Call we upon God to give us fellowship again, the fellowship of the Holy Ghost! Seek we the invigorating fount, fans vivus, ignis, charitas; grasp we again the one sword that will never be beaten into ploughshares, the Sword of the Spirit!

Then, seeing the Church of the living God as she will be, men will find a better warfare at hand; and young men will then come out undoubting and undivided, to join the fight against that ancient triple alliance, the World, the Flesh, and the Devil.

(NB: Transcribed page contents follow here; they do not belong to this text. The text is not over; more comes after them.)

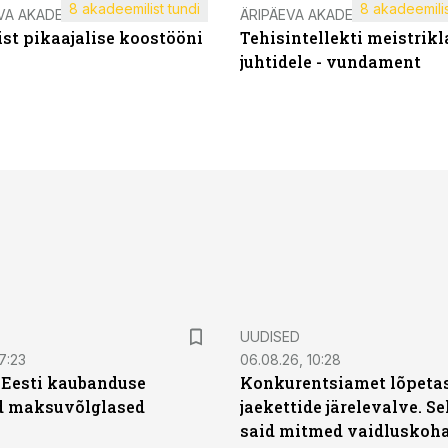
8 akadeemilist tundi
8 akadeemilis
VA AKADEEMIA
ÄRIPÄEVA AKADEEMIA
st pikaajalise koostööni
Tehisintellekti meistrikl
juhtidele - vundament
UUDISED
7:23
06.08.26, 10:28
| Eesti kaubanduse
Konkurentsiamet lõpetas
d maksuvõlglased
jaekettide järelevalve. 
said mitmed vaidluskoh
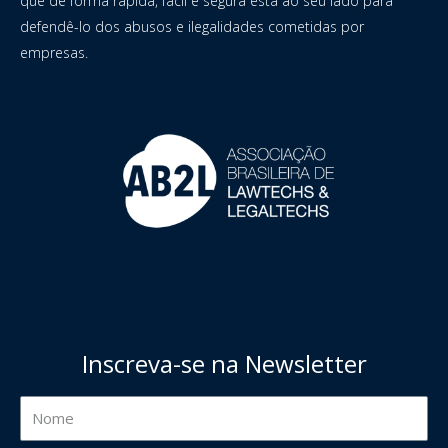
que de forma rápida, fácil e segura está ao seu lado para
defendê-lo dos abusos e ilegalidades cometidas por
empresas.
Inscreva-se na Newsletter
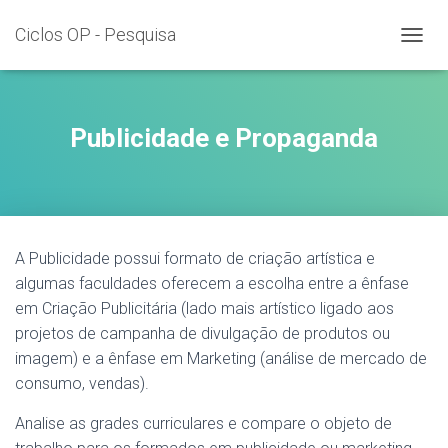
Ciclos OP - Pesquisa
T
O
G
G
L
Publicidade e Propaganda
E
N
A
V
I
G
A Publicidade possui formato de criação artística e
A
T
algumas faculdades oferecem a escolha entre a ênfase
I
em Criação Publicitária (lado mais artístico ligado aos
O
projetos de campanha de divulgação de produtos ou
N
imagem) e a ênfase em Marketing (análise de mercado de
consumo, vendas).
Analise as grades curriculares e compare o objeto de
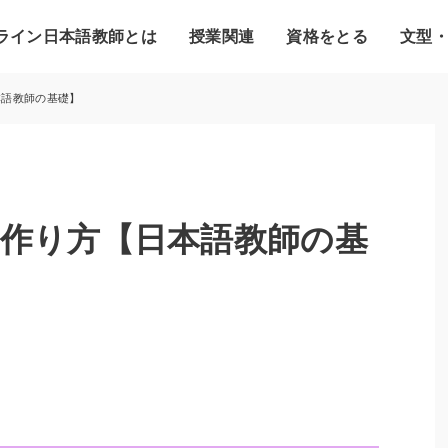
ライン日本語教師とは
授業関連
資格をとる
文型
本語教師の基礎】
作り方【日本語教師の基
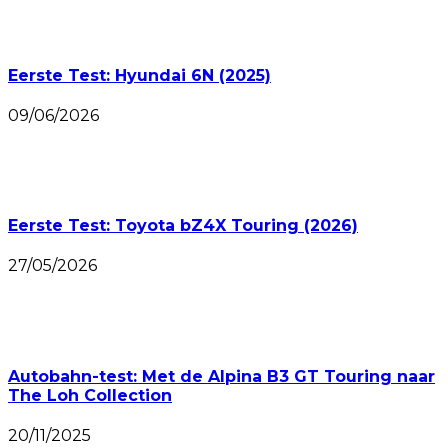
Eerste Test: Hyundai 6N (2025)
09/06/2026
Eerste Test: Toyota bZ4X Touring (2026)
27/05/2026
Autobahn-test: Met de Alpina B3 GT Touring naar
The Loh Collection
20/11/2025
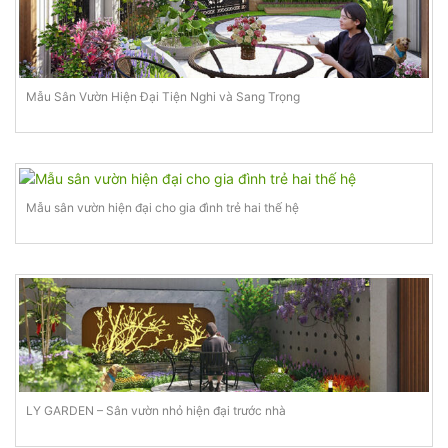
Mẫu Sân Vườn Hiện Đại Tiện Nghi và Sang Trọng
Mẫu sân vườn hiện đại cho gia đình trẻ hai thế hệ
LY GARDEN – Sân vườn nhỏ hiện đại trước nhà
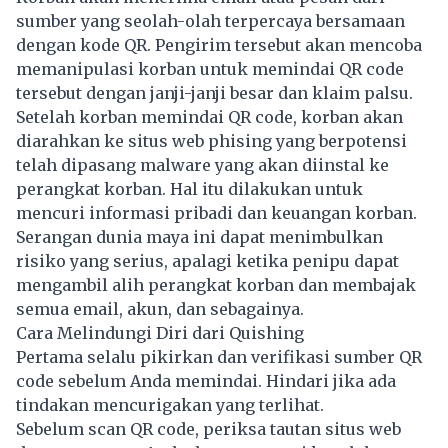
sumber yang seolah-olah terpercaya bersamaan
dengan kode QR. Pengirim tersebut akan mencoba
memanipulasi korban untuk memindai QR code
tersebut dengan janji-janji besar dan klaim palsu.
Setelah korban memindai QR code, korban akan
diarahkan ke situs web phising yang berpotensi
telah dipasang malware yang akan diinstal ke
perangkat korban. Hal itu dilakukan untuk
mencuri informasi pribadi dan keuangan korban.
Serangan dunia maya ini dapat menimbulkan
risiko yang serius, apalagi ketika penipu dapat
mengambil alih perangkat korban dan membajak
semua email, akun, dan sebagainya.
Cara Melindungi Diri dari Quishing
Pertama selalu pikirkan dan verifikasi sumber QR
code sebelum Anda memindai. Hindari jika ada
tindakan mencurigakan yang terlihat.
Sebelum scan QR code, periksa tautan situs web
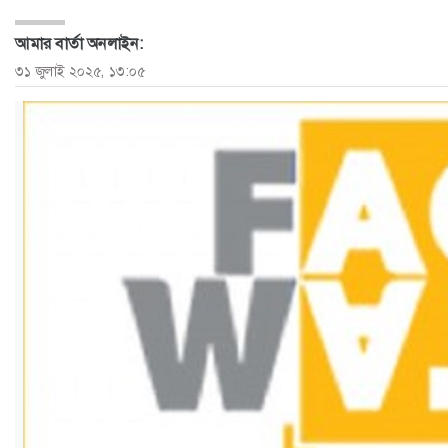
ও
আমার বার্তা অনলাইন:
জীবন
৩১ জুলাই ২০২৫, ১৩:০৫
মতামত
শিক্ষা
রাজধানী
আইন-
আদালত
ক্যাম্পাস
আজকের
পত্রিকা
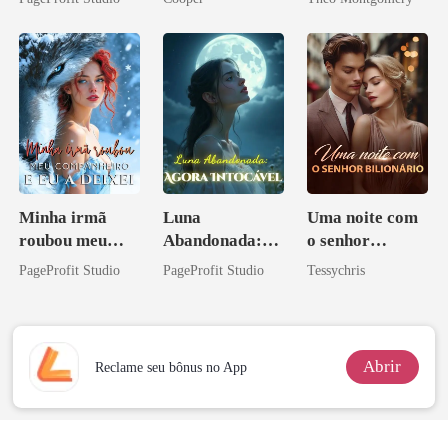
Minha irmã
Luna
Uma noite com
roubou meu
Abandonada:
o senhor
companheiro e
Agora Intocável
Bilionário
PageProfit Studio
PageProfit Studio
Tessychris
eu a deixei
Abrir
Reclame seu bônus no App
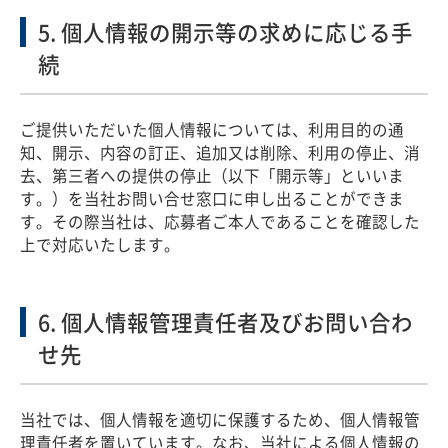
5. 個人情報の開示等の求めに応じる手
続
ご提供いただいた個人情報については、利用目的の通
知、開示、内容の訂正、追加又は削除、利用の停止、消
去、第三者への提供の停止（以下「開示等」といいま
す。）を当社お問い合せ窓口に申し出ることができま
す。その際当社は、応募者ご本人であることを確認した
上で対応いたします。
6. 個人情報管理責任者及びお問い合わ
せ先
当社では、個人情報を適切に保護するため、個人情報管
理責任者を置いています。なお、当社による個人情報の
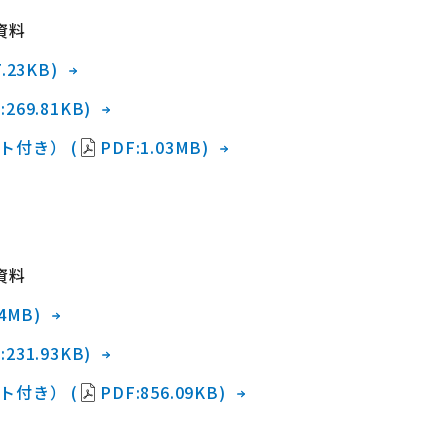
資料
.23KB)
:269.81KB)
ト付き） (
PDF:1.03MB)
資料
04MB)
:231.93KB)
ト付き） (
PDF:856.09KB)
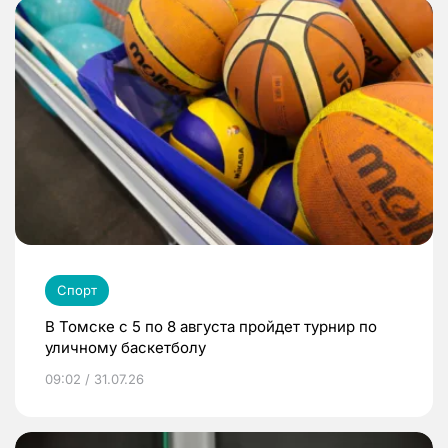
Спорт
В Томске с 5 по 8 августа пройдет турнир по
уличному баскетболу
09:02 / 31.07.26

For men are homesick in their homes,
   And strangers under the sun,
And they lay their head in a foreign land,
   Whenever the day is done.
Here we have battle and blazing eyes,
And chance and honour and high surprise;
But our homes are under miraculous skies,
   Where the yule tale was begun.

This world is wild as an old wives' tale,
   And strange the plain things are,
The earth is enough and the air is enough
   For our wonder and our war;
But our rest is as far as the fire-drake swings,
And our peace is put in impossible things,
Where clashed and thundered unthinkable wings
   Round an incredible star.'[16]

  1. John 14:15, A.V.
  2. King John, III. 4.
  3. Othello, II. 1.
  4. All's Well, 1. 1.
  5. Mr. H. G. Wells,, missing perhaps some of its real merits, has criticized this hymn unkindly, but not quite unjustifiably, in The Soul of a Bishop.
  6. This C.M. version is a real disgrace to us. It should be removed at the earliest opportunity, its place being taken by Cosin's paraphrase, Dr. Robert Bridges' translation being put in the first place (with 'Comforter' altered to Paraclete').
  7. The original is as follows (scholars now attribute it to Rabanus Maurus, who died in 856) :

    Veni, creator Spiritus,
    mentes tuorum visita:
    imple superna gratia
    quae tu creasti pectora.

    Qui Paraclitus diceris,
    donum Dei altissimi:
    fons vivus, ignis, charitas,
    et spiritalis unctio.

    Tu septiformis munere,
    dextrae Dei tu digitus:
    tu rite promisso Patris,
    sermone ditas guttura.

    Accende lumen sensibus,
    infunde amorem cordibus:
    infirma nostri corporis
    virtute firmans perpeti.

    Hostem repellas longius,
    pacemque dones protinus:
    ductore sic te praevio,
    vitemus omne noxium.

    Per te sciamus da Patrem,
    noscamus atque Filium:
    te utriusque Spiritum
    credamus omni tempore.

  8. In the Yattendon and the English Hymnal.
  9. In his paraphrase, 'Creator Spirit, by whose aid.'
  10. Mark 1 9-10. S. Luke adds the words 'in a bodily form', after the mention of the Holy Spirit; but these are not in the original source, being only his own commentary, which does not and is not meant to provide any new particulars. S. John adds that the Baptist also saw the manifestation.
  11. Acts 2 3, R.V
  12. Acts 2 12, 14-17, 23-4 Moffat's translation.
  13. This hymn Jerusalem et Sion filiae is ascribed to him and dates from, the twelfth century.
  14. Eph. 6 12, Weymouth's translation.
  15. Speeches, 1917, p. 27.
  16. G. K. Chesterton, The House of Christmas.